* _SUPPLIED DATA_

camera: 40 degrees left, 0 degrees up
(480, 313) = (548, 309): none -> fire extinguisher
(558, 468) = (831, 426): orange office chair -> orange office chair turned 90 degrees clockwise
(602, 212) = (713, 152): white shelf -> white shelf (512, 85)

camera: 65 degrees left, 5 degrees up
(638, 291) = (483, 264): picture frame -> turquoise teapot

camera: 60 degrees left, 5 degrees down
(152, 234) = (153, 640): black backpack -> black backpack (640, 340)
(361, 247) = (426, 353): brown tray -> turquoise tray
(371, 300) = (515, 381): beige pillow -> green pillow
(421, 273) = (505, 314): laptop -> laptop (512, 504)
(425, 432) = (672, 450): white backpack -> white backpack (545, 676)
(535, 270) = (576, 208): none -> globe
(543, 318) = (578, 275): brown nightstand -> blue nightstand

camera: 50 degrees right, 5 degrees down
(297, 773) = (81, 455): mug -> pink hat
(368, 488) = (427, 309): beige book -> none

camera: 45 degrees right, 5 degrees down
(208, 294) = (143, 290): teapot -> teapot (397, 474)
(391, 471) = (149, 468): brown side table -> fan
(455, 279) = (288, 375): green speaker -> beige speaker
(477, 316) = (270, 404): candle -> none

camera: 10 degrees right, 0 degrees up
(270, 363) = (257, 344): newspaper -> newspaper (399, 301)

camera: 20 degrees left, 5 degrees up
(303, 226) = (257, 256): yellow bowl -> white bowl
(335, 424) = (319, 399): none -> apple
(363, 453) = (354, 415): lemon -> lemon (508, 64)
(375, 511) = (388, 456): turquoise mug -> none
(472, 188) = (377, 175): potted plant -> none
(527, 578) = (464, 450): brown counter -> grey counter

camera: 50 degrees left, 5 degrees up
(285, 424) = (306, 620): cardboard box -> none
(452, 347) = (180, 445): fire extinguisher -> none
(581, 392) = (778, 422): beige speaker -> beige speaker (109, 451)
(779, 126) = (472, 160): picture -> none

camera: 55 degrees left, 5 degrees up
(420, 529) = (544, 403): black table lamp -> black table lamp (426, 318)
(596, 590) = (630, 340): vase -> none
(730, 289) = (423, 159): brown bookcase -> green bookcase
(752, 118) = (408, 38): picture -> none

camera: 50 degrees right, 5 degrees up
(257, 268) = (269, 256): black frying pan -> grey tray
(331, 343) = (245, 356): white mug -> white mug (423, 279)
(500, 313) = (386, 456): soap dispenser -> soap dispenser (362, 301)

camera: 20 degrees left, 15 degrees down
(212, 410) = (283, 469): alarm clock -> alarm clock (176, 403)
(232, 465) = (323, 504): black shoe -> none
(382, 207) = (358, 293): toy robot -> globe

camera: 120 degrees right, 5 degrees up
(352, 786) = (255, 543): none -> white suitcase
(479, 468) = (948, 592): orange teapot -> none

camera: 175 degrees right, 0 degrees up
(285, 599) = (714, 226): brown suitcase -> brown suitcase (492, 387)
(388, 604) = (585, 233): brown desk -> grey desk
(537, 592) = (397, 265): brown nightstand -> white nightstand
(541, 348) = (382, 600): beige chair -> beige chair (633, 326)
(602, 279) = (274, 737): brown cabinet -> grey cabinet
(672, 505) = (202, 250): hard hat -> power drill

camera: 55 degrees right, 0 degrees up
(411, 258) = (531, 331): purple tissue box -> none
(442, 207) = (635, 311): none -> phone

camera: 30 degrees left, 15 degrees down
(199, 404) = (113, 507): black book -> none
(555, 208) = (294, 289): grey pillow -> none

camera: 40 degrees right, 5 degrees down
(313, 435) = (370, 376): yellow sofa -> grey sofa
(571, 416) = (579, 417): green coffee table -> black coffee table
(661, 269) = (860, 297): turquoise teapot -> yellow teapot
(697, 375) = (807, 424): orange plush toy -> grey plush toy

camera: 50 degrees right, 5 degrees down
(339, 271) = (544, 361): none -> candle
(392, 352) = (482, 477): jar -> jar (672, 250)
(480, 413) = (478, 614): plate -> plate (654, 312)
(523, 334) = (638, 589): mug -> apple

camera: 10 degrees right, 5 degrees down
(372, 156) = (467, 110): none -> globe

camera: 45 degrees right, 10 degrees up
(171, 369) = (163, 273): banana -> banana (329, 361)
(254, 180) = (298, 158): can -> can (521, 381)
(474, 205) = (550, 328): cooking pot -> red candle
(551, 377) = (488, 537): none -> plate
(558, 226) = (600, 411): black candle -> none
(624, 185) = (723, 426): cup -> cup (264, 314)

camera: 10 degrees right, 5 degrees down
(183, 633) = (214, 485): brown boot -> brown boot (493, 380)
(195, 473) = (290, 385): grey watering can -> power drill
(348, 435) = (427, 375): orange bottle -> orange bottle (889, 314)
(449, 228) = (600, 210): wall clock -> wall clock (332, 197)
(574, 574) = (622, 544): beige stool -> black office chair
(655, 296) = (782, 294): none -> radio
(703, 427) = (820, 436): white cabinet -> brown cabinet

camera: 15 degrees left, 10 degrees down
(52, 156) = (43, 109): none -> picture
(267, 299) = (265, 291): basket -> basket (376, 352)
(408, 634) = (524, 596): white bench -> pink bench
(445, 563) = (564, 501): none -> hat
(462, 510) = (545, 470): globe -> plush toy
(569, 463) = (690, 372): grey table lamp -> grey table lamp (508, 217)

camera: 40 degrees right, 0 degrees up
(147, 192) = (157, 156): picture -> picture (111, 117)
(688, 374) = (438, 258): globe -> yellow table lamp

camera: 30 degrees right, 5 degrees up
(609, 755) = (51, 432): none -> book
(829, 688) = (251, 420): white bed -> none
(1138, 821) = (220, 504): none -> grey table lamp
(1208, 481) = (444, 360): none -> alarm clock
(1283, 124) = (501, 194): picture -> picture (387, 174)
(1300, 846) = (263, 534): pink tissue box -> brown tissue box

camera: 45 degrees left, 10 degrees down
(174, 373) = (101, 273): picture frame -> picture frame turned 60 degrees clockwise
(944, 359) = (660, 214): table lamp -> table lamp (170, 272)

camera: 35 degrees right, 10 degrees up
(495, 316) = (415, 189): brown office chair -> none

* _TASK BRIEF_
Extract from the records above the lines from the one containing "(655, 296) = (782, 294): none -> radio" to the one containing "camera: 40 degrees right, 0 degrees up", both lines included, exactly as they appear and with nothing else.

* _FINAL ANSWER_
(655, 296) = (782, 294): none -> radio
(703, 427) = (820, 436): white cabinet -> brown cabinet

camera: 15 degrees left, 10 degrees down
(52, 156) = (43, 109): none -> picture
(267, 299) = (265, 291): basket -> basket (376, 352)
(408, 634) = (524, 596): white bench -> pink bench
(445, 563) = (564, 501): none -> hat
(462, 510) = (545, 470): globe -> plush toy
(569, 463) = (690, 372): grey table lamp -> grey table lamp (508, 217)

camera: 40 degrees right, 0 degrees up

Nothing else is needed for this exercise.